With the increase in demand, it became necessary to professionalize our group of revisers and during the national Meetings we started to hold workshops with the revisers to make the assessments more uniform. The results came quickly. The evaluation time fell substantially and although the number of published papers grew, causing an increase of 200 pages per year in the journal, the percentage of papers turned down went up to 35%.
Those were the conditions for our Journal to be indexed by ScIELO - revision papers - over 80 scientific papers published per year, 6 annual editions and national distribution. The indexation occurred readily, and ours was one of the first specialty journals to make it.
However, we still lacked an important step for visibility. Although SciELO supplied a search platform that could be reached by anyone in the world, the issues available were only the ones uploaded after the indexation date. It was necessary to recover the large collection of more than 60 years of our journal and we did this by scanning all the previous issues and inserting them in our recently-created web page.
Upon starting the scanning, we stumbled upon another bottleneck factor against the publishing flow. The growing number of submissions coming from all the states of the Brazilian Federation, and the large number of mail to and from two or three revisers created a huge pile of correspondence.
IT was the solution, together with using the internet to send and receive files, a system already in use by some of the main journals in the world. Because of the cost of foreign platforms at the time, we created a totally national publishing process. So efficient, that it started to be used by most of the other journals in the country in the years to come. With this, the process of paper submission, evaluation and approval dropped from 6 to 2 months.
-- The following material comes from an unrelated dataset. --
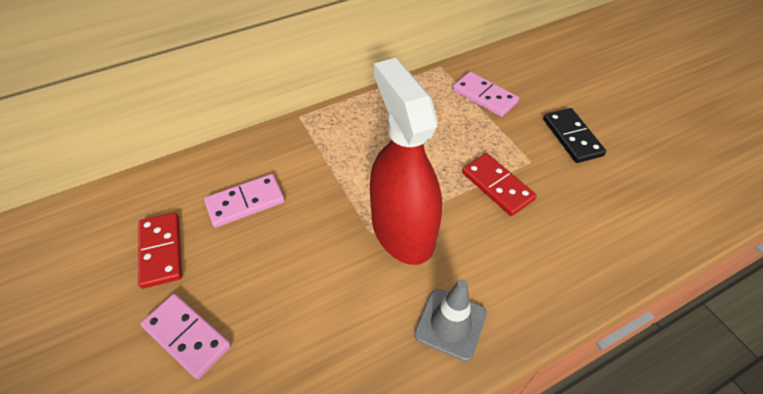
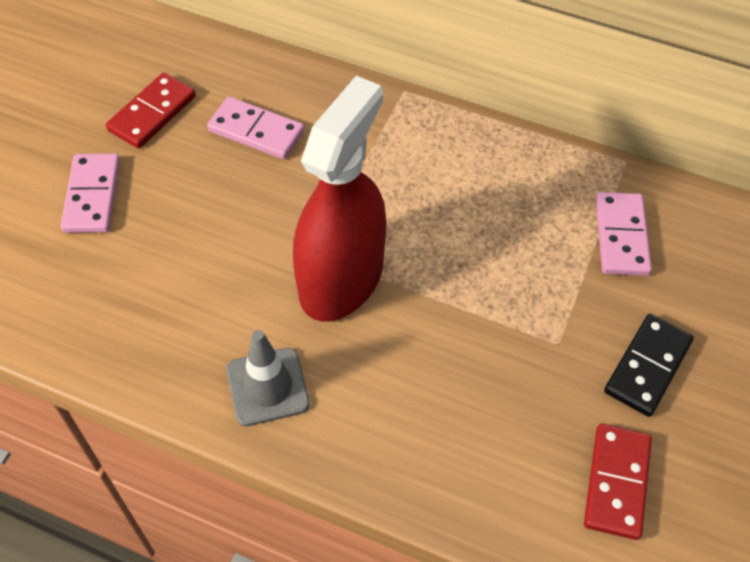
camera: 50 degrees right, 5 degrees up
(497, 186) = (485, 330): red domino -> red domino (617, 482)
With the guaranteed publishing flow, of course the quality of selected papers was increasing and the confidence that our journal's presence abroad could be tested was settled. The internet was a facilitator, but the culture of using paper was still prevalent in the academia. To receive greater attention from the academia, we needed to print a journal in paper, in English, which could be directly distributed to the libraries of the main universities and healthcare centers of the world. It was the beginning of the Brazilian Journal of Otorhinolaryngology (BJORL).
The way paved by the journal idealizers was kept with great difficulty by a persistent community, which matured substantially in the 80 years that passed. The journal only represented the steps of this community and we can say that today it walks relentlessly to achieve the same level of excellence of this community in the international setting.
In a recent comparative evaluation (2011) carried out by the SCImago Journal & Country Rank, a portal which includes the journals contained in the Scopus® data base -one of most democratic within scientific journal bases in the world, the BJORL is considered the 49
th among the 93 international journals within the ENT umbrella (Table 1). It may seem feeble, but if you look at the journal`s cita tion curve between 2005 to 2011 (http://www.scimagojr.com/journalsearch.php?q=4700152300&tip=sid&clean=0) (Figures 1 and 2), we can see that the BJORL had a soaring growth, projecting an impact factor (index that established the level of citation of the journals) similar to that of the 10 most traditional journals for the next 5 to 10 years.
Figure 1. The curve shows the relevant growth in BJORL citations starting in 2005 (Source: SCImago).
Figure 2. Ratio of citable papers (arising from research, papers presented in meetings and review papers) published in the BJORL (Source: SCImago).
Not bad for an 80 year-old youngster. Congratulations!